Schakel het selectievakje Ingeschakeld in als u zoneredundantie wilt configureren.
Als uw omgeving zich in een regio bevindt die zoneredundantie niet ondersteunt, is het selectievakje niet beschikbaar. Als u een zoneredundante App Service Environment v3-resource nodig hebt, gebruikt u een van de handmatige migratieopties en maakt u de resource in een van de regio's die zoneredundantie ondersteunen.
Als uw bestaande App Service Environment gebruikmaakt van een aangepast domeinachtervoegsel, moet u er een configureren voor uw nieuwe App Service Environment v3-resource. De configuratieopties voor een aangepast domeinachtervoegsel worden weergegeven als deze situatie op u van toepassing is. U kunt pas migreren als u de vereiste gegevens opgeeft.

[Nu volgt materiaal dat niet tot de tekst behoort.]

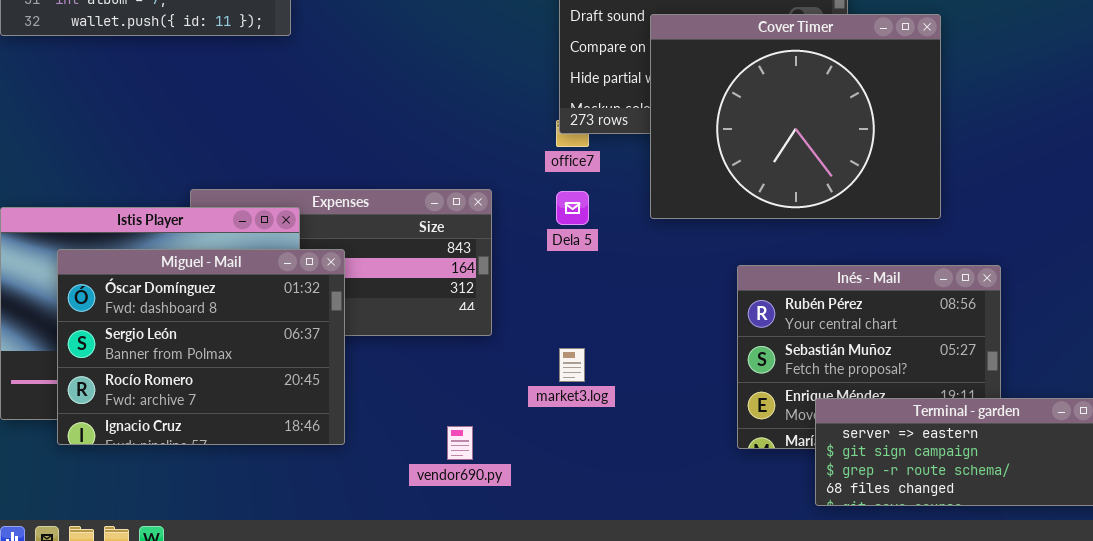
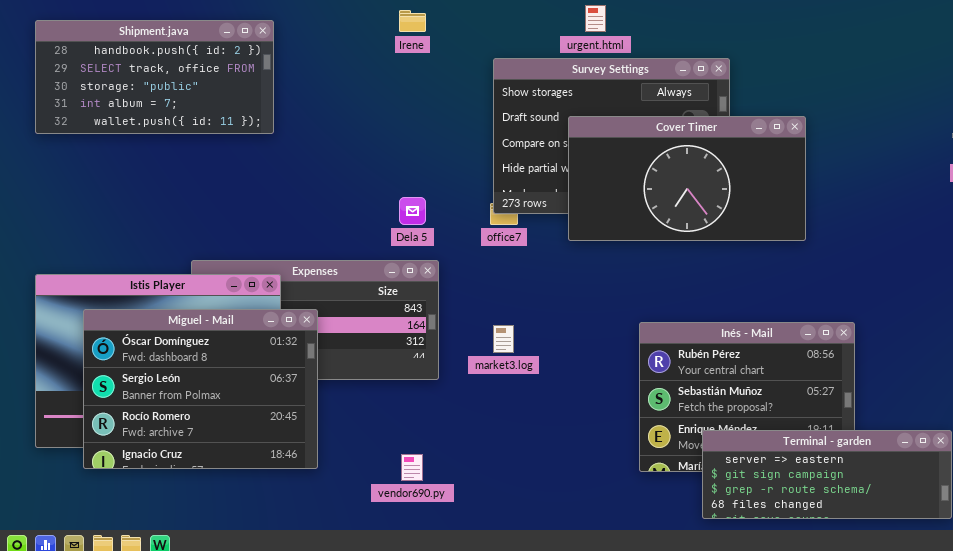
Cover Timer: [650,14,941,219] -> [568,116,806,241], resized
Dela 5: [556,191,589,225] -> [399,197,426,225], moved
market3.log: [559,348,585,382] -> [493,325,514,353], moved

Als u een aangepast domeinachtervoegsel wilt gebruiken, maar momenteel nog geen domeinachtervoegsel hebt geconfigureerd, kunt u er een configureren nadat de migratie is voltooid. Zie aangepast domeinachtervoegsel voor App Service Environment v3 voor meer informatie over aangepaste domeinachtervoegsels, waaronder vereisten, stapsgewijze instructies en aanbevolen procedures voor aangepast domein voor App Service Environments.
Notitie
Als u een aangepast domeinachtervoegsel configureert en u de netwerkmachtigingen toevoegt aan uw Azure-sleutelkluis, moet u ervoor zorgen dat uw sleutelkluis toegang toestaat vanaf de nieuwe uitgaande IP-adressen van uw App Service Environment die zijn gegenereerd in stap 2. Als u toegang hebt tot uw sleutelkluis met behulp van een privé-eindpunt, controleert u of u persoonlijke toegang correct hebt geconfigureerd.
Nadat u de details voor het achtervoegsel van uw aangepaste domein hebt toegevoegd, is de knop Migreren beschikbaar.
8. Migreren naar App Service Environment v3
Nadat u alle voorgaande stappen hebt voltooid, kunt u de migratie starten. Zorg ervoor dat u de gevolgen van de migratie begrijpt, inclusief wat er tijdens deze tijd gebeurt.
Deze stap duurt drie tot zes uur voor v2-naar-v3-migraties en maximaal zes uur voor v1-v3-migraties, afhankelijk van de omgevingsgrootte. Schalen en wijzigingen in uw bestaande App Service-omgeving worden tijdens deze stap geblokkeerd.
Notitie
In zeldzame gevallen ziet u mogelijk een melding in de portal met de tekst 'Migratie naar App Service Environment v3 is mislukt' nadat u de migratie hebt gestart. Er is een bekende fout die deze melding kan activeren, zelfs als de migratie vordert. Controleer het activiteitenlogboek voor de App Service Environment om de geldigheid van dit foutbericht te bepalen. In de meeste gevallen wordt het probleem opgelost door de pagina te vernieuwen en verdwijnt het foutbericht. Als het foutbericht zich blijft voordoen, neemt u contact op met de ondersteuning voor hulp.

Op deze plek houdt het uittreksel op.